Data items:
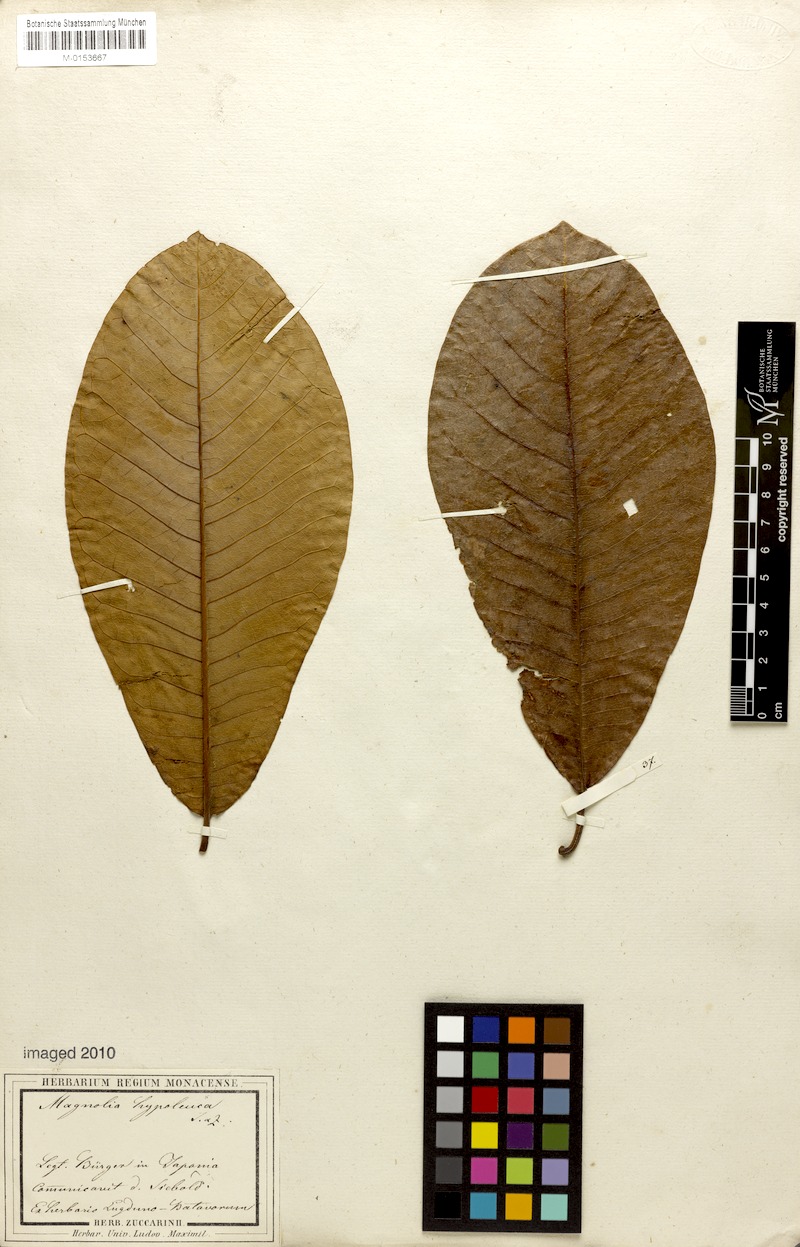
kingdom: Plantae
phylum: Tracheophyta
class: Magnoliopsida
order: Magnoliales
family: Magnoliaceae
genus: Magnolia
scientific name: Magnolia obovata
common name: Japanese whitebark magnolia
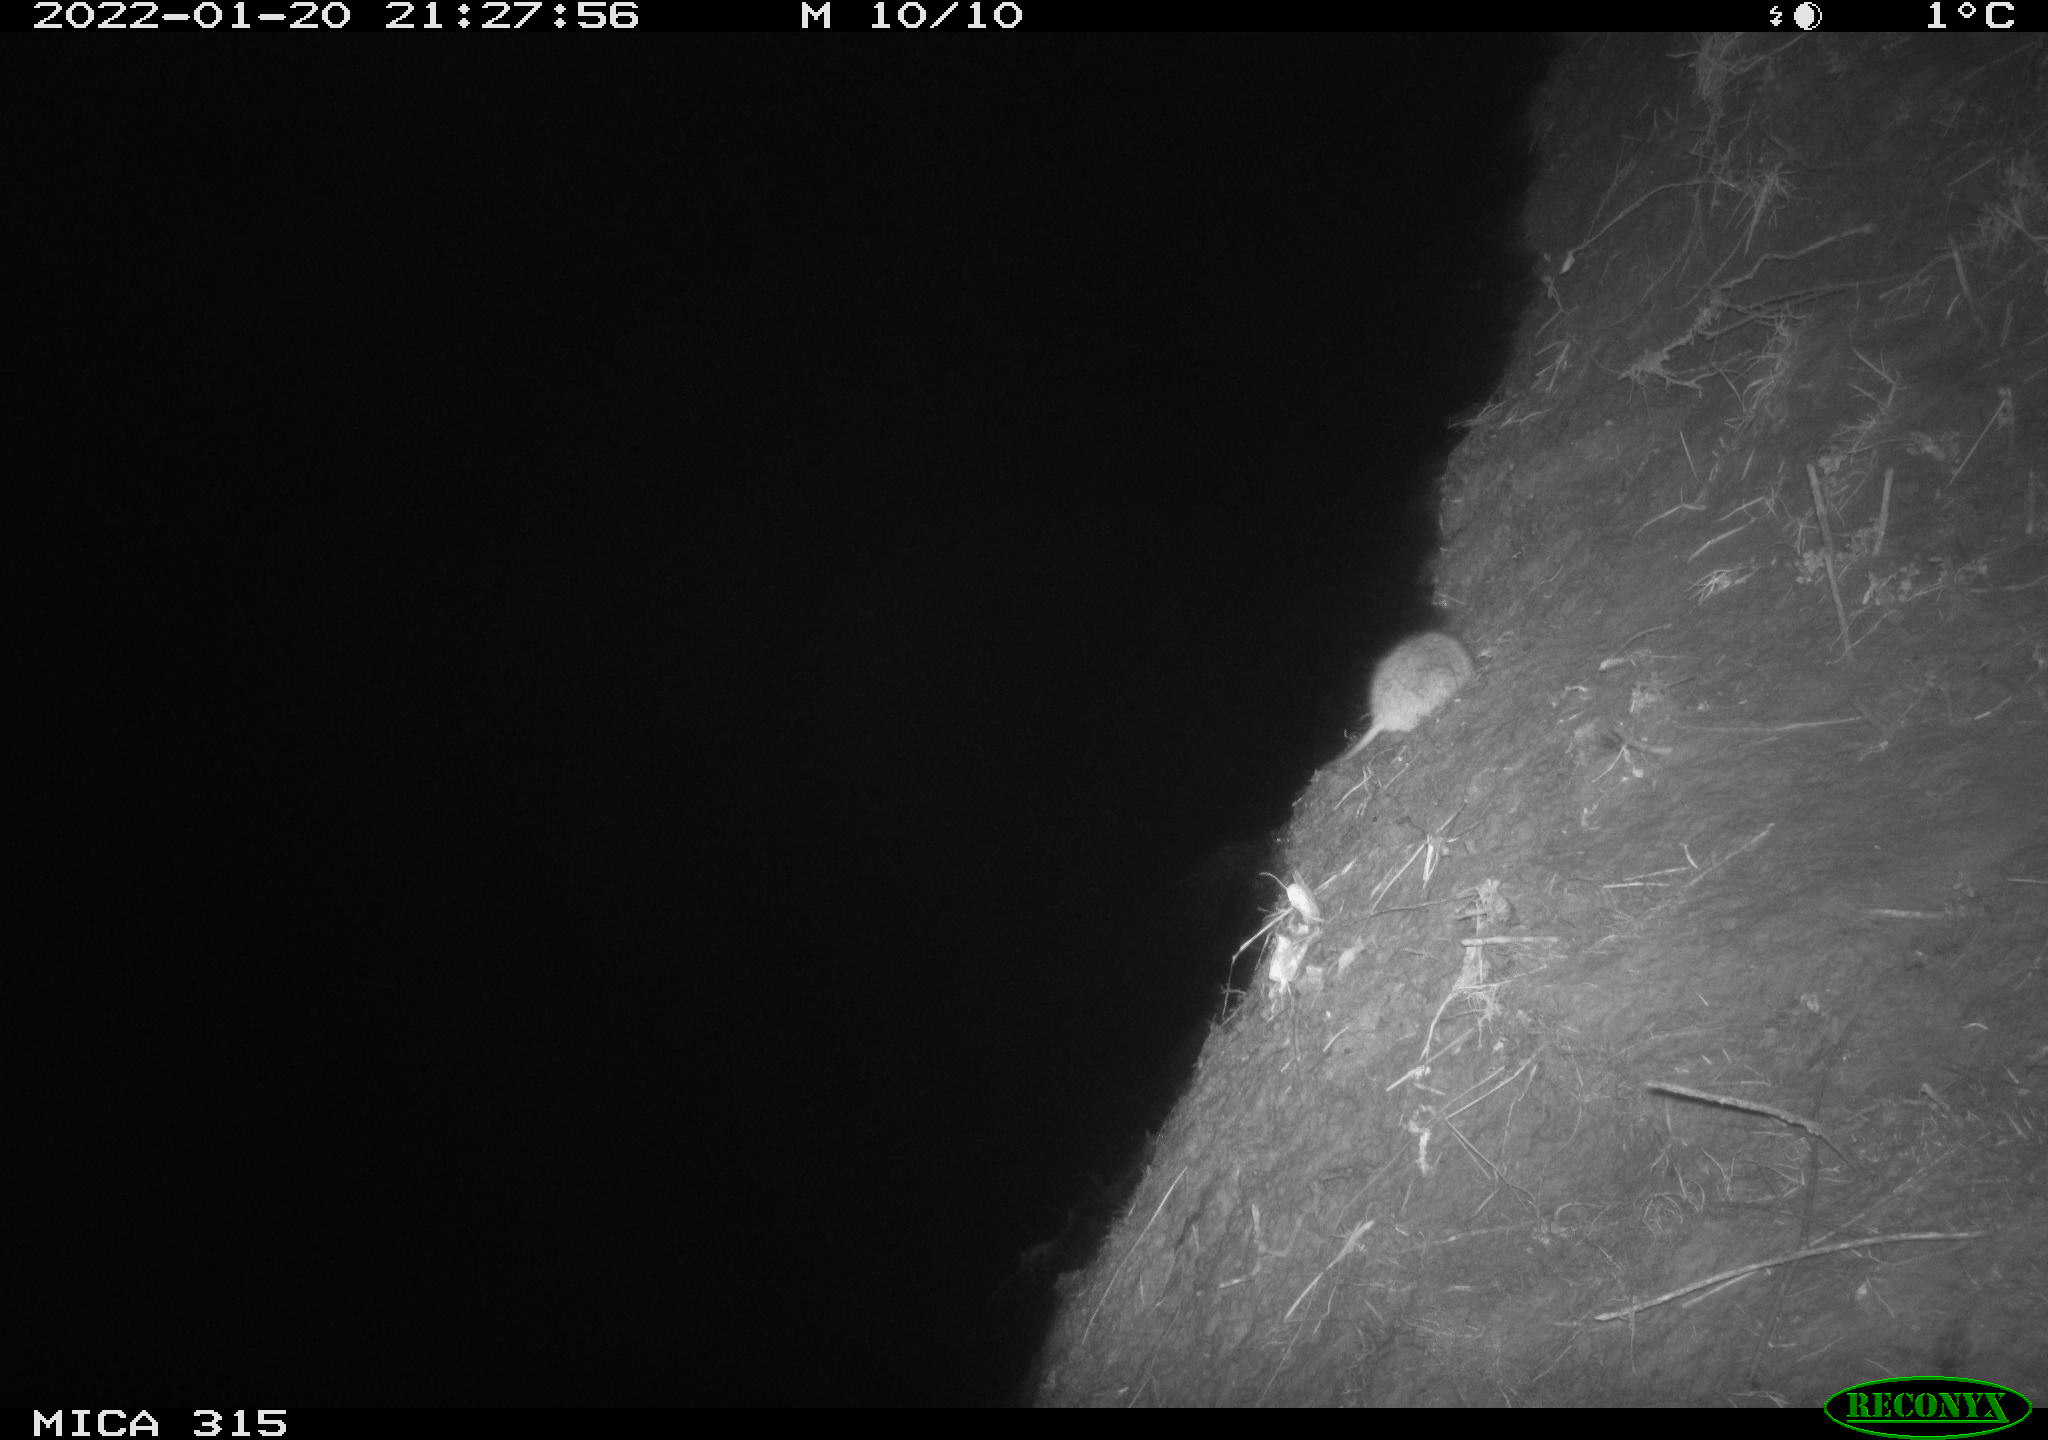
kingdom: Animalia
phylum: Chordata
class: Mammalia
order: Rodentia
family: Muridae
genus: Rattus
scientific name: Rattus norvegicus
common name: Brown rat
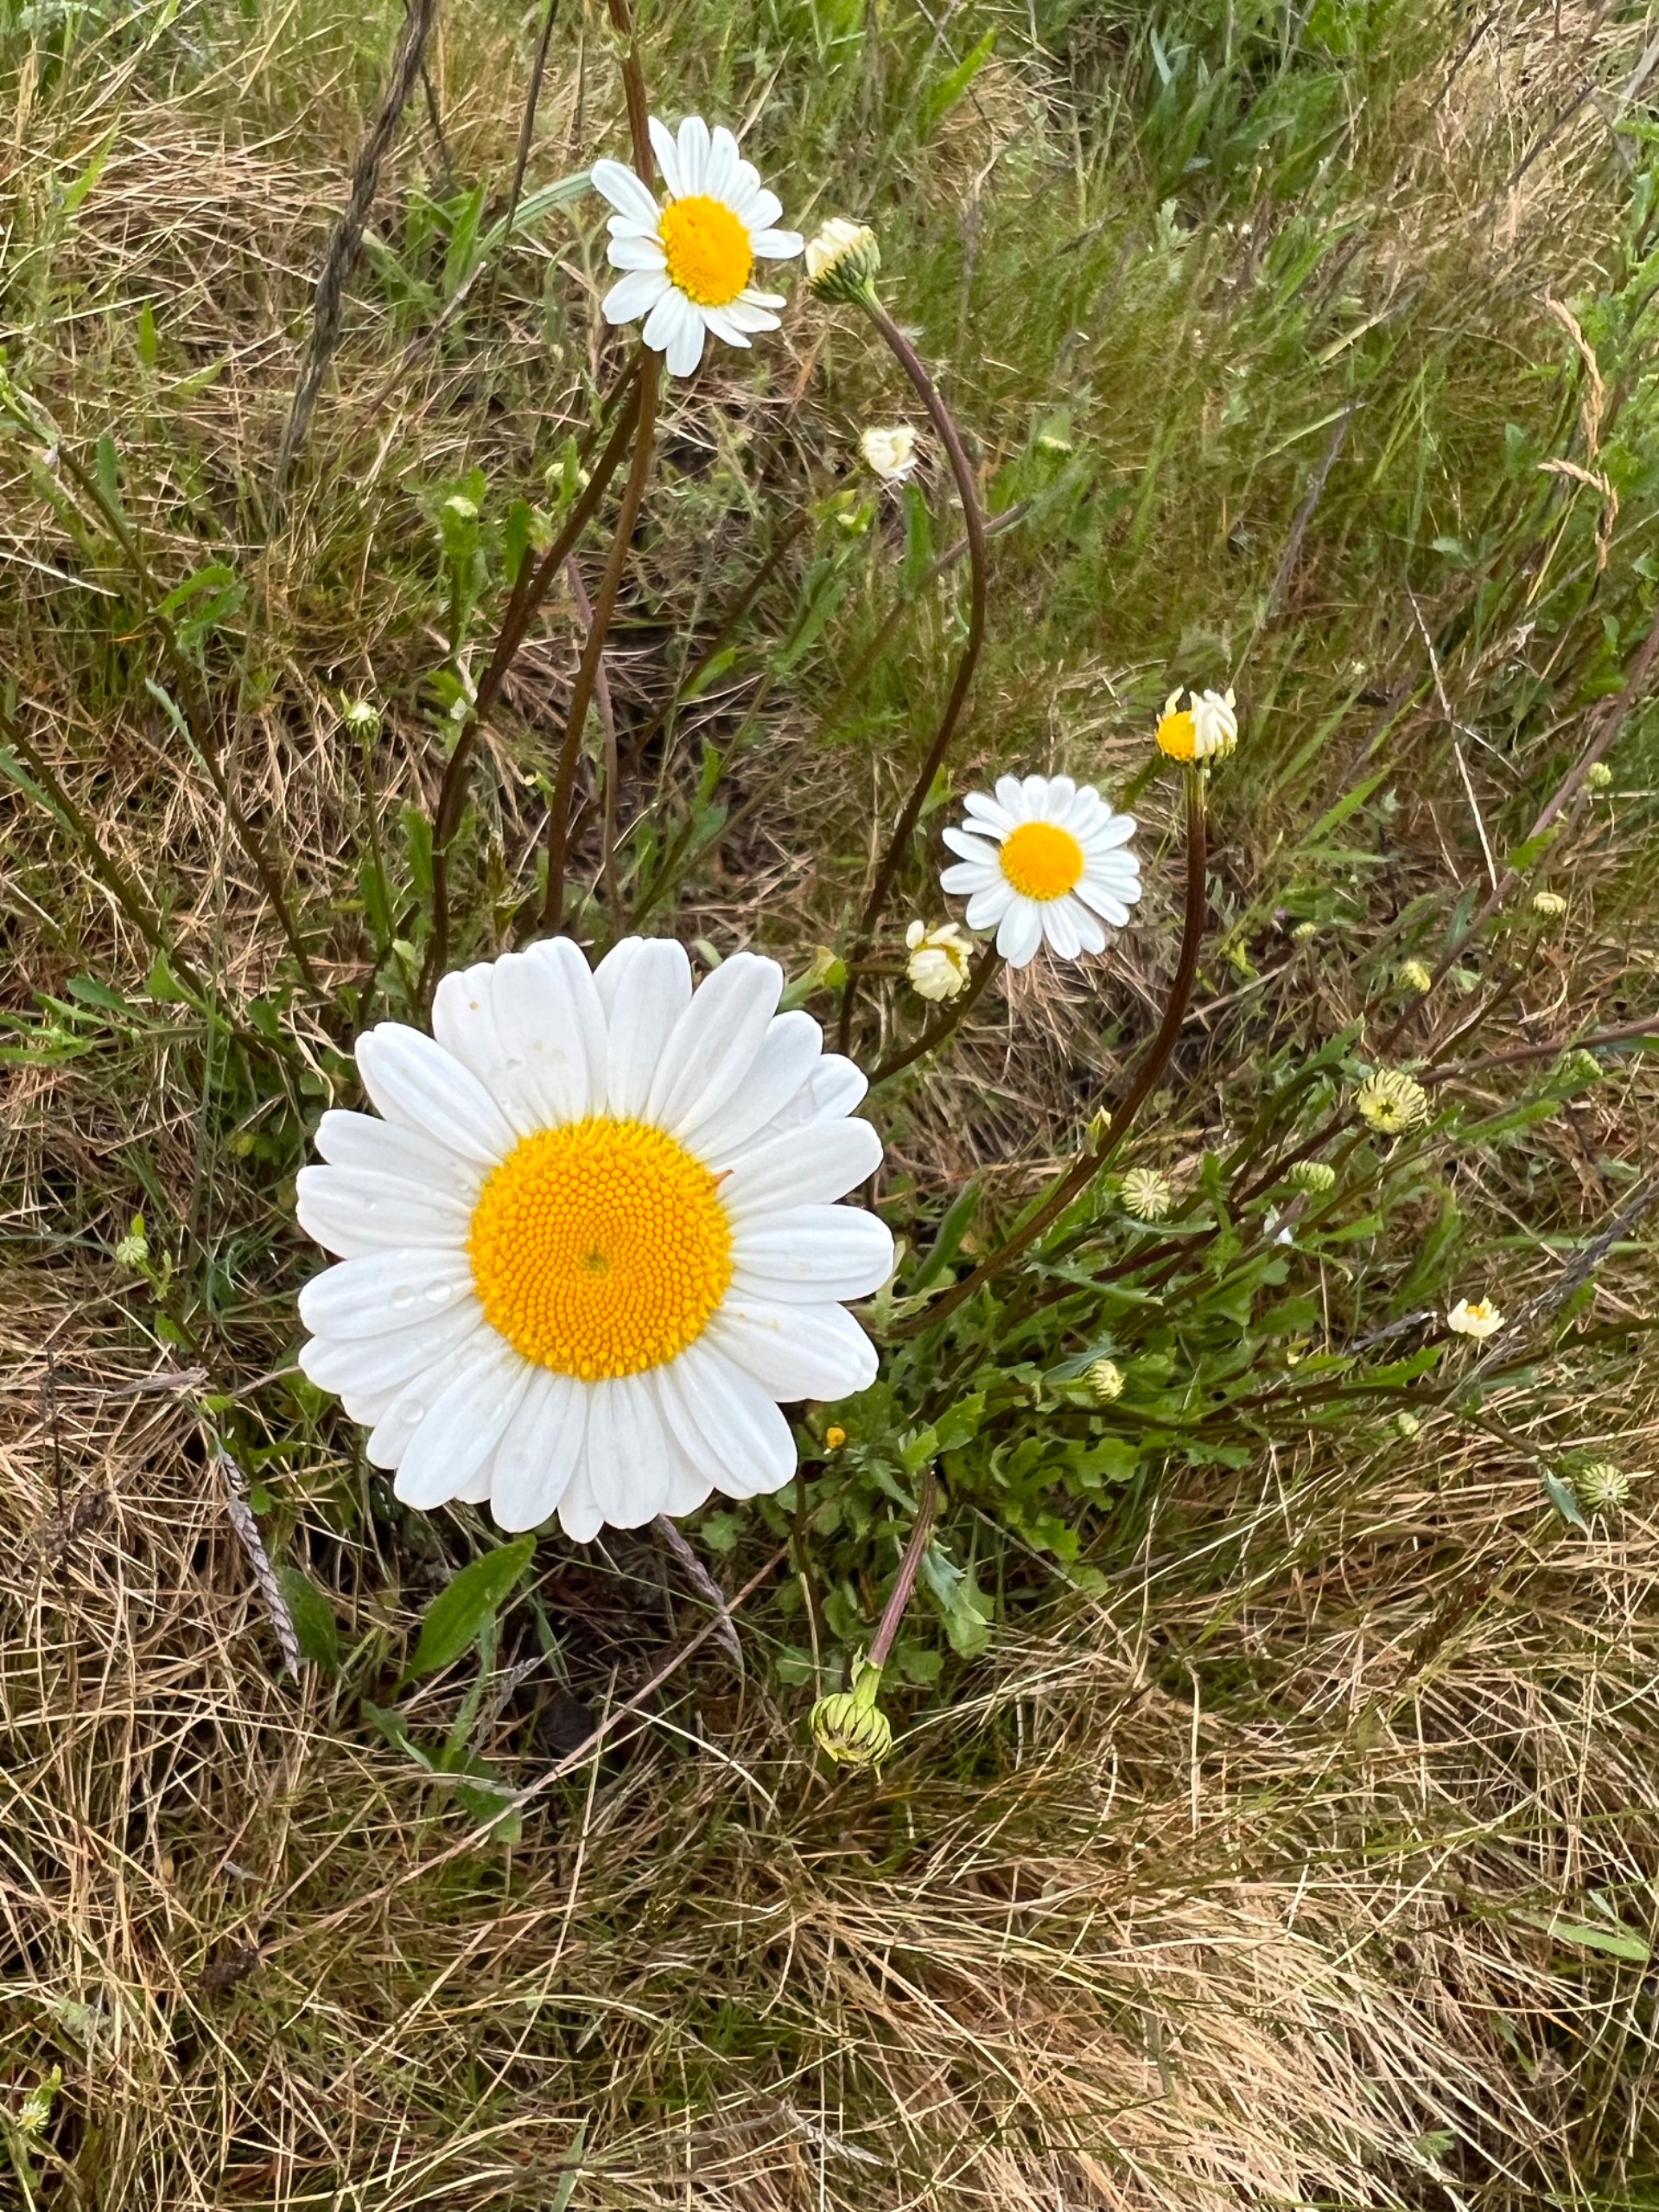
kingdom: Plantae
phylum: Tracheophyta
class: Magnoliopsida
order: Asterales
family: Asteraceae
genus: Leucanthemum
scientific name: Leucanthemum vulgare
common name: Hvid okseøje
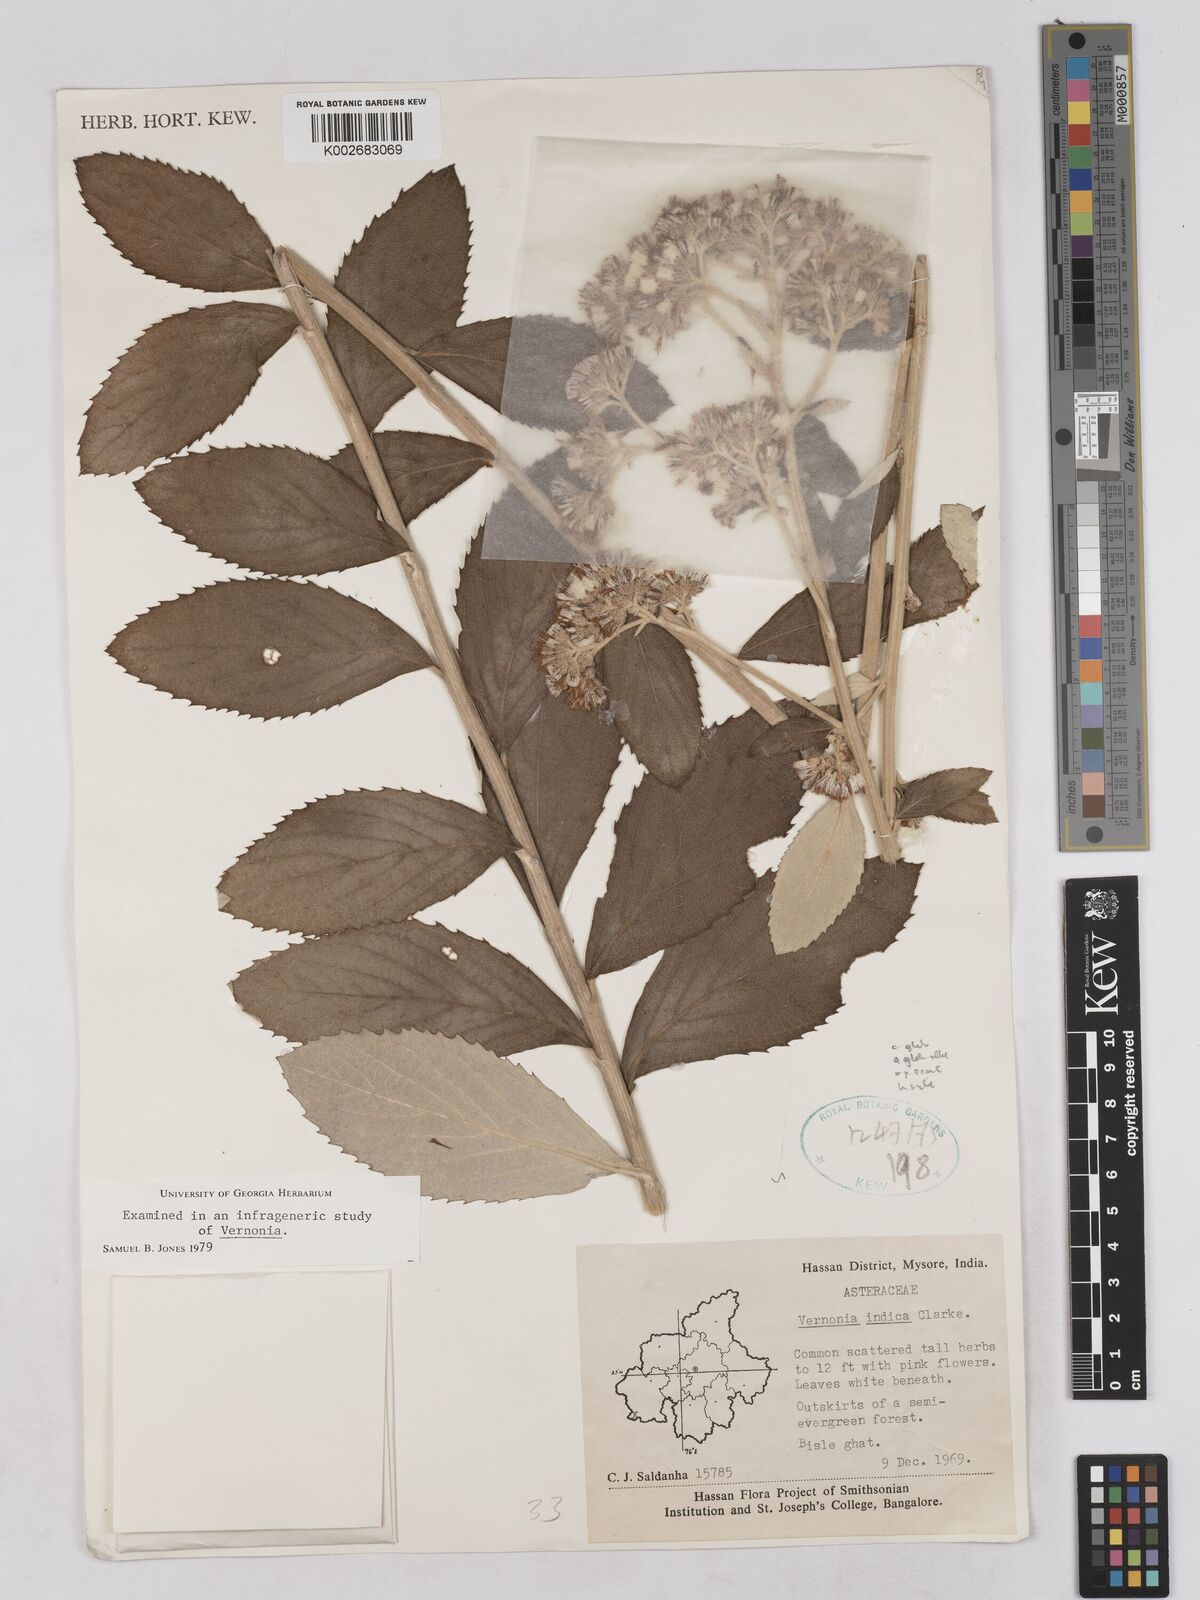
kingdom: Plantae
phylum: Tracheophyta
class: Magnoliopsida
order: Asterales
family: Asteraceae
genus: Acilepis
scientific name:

WHAT TO DO | Write out all the entries again, switching "common name" to "vernacular name" wherever it occurs and leaving everything else unchanged. Omit the pictures.

COMPLETED EXERCISE |
kingdom: Plantae
phylum: Tracheophyta
class: Magnoliopsida
order: Magnoliales
family: Magnoliaceae
genus: Magnolia
scientific name: Magnolia obovata
vernacular name: Japanese whitebark magnolia
kingdom: Animalia
phylum: Chordata
class: Mammalia
order: Rodentia
family: Muridae
genus: Rattus
scientific name: Rattus norvegicus
vernacular name: Brown rat
kingdom: Plantae
phylum: Tracheophyta
class: Magnoliopsida
order: Asterales
family: Asteraceae
genus: Leucanthemum
scientific name: Leucanthemum vulgare
vernacular name: Hvid okseøje
kingdom: Plantae
phylum: Tracheophyta
class: Magnoliopsida
order: Asterales
family: Asteraceae
genus: Acilepis
scientific name:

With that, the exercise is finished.